The assault on Fallujah did not end with the city being militarily subdued in late 2004. An extensive peer reviewed study released in July 2010 found higher rates of cancer, leukemia, and infant mortality in Fallujah from 2005 to 2009 than corresponding rates for survivors in the years following the atomic bombs dropped on Hiroshima and Nagasaki in 1945. The epidemiological study, ‘Cancer, Infant Mortality and Birth Sex-Ratio in Fallujah, Iraq 2005–2009,’ was published in the International Journal of Environmental Studies and Public Health. Its examination of 711 houses and 4,843 individuals revealed a four-fold increase in cancer rates since the coalition assault. The types of cancer were similar to the cancers resulting from radiation fallout at Hiroshima and Nagasaki. The study also found heightened levels of birth defects, and infant mortality rates of 80 deaths out of 1,000 births; eight times higher than neighbouring Kuwait. Leukemia rates were 38 times higher, cancer in children 12 times more frequent, breast cancer 10 times more common than in nearby Arab countries of Jordan, Egypt, and Kuwait [18].

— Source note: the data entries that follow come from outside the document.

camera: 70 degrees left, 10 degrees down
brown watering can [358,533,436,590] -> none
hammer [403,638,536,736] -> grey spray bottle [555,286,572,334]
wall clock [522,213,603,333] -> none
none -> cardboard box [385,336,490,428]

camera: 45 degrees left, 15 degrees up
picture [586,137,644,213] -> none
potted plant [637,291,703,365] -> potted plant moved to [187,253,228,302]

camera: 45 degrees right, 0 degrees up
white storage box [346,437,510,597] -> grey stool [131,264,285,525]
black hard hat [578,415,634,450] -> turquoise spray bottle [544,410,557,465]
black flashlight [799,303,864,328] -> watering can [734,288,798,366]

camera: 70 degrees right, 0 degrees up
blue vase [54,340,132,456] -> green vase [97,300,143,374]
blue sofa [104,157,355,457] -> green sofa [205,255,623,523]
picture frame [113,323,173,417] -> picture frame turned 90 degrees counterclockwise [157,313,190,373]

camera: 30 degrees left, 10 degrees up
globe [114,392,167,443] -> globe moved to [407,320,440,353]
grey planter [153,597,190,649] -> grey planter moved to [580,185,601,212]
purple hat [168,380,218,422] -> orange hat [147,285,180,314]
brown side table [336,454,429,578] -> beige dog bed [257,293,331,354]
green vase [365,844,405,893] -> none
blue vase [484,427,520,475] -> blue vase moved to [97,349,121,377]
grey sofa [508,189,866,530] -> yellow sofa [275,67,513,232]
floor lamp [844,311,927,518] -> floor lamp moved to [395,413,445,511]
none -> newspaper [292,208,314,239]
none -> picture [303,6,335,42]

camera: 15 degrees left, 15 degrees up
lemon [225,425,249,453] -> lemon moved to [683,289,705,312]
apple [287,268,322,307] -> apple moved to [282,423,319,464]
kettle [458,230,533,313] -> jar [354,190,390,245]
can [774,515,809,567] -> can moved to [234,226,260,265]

Depleted uranium contaminationLead author Dr. Chris Busby, professor of molecular biosciences at the University of Ulster (UK) said, ‘To produce an effect like this, some very major mutagenic exposure must have occurred in 2004 when the attacks happened’ [21]. In a separate interview, he said ‘My guess is that this was caused by depleted uranium. They must be connected,’ although he emphasised that it could not be certain without further research and independent analysis of samples from the area [28].

The US military has long been condemned for its use of depleted uranium. Depleted uranium is twice as dense as lead, making it ideal for use in armour piercing bullets and shells. Once the shell or bullet makes contact, up to 40% of the uranium is released as a very fine radioactive dust that can be carried for miles by wind and inhaled by human beings, or is deposited in the ground. Depleted uranium has been linked to Gulf War Syndrome and other significant health issues of US military veterans who served in the first Gulf War. It has been linked to significant increases in the types of cancer in areas where it was deployed in both Iraq wars, but such links are difficult to prove and the medical community remains somewhat divided as its effects [14]. While technically not banned as a weapon of war, its use in civilian areas could constitute a war crime similar to the use of cluster munitions in areas of civilian populations. While the US has admitted to the use of depleted uranium in Iraq, it is not clear whether depleted uranium weapons were used in the assault on Fallujah [46].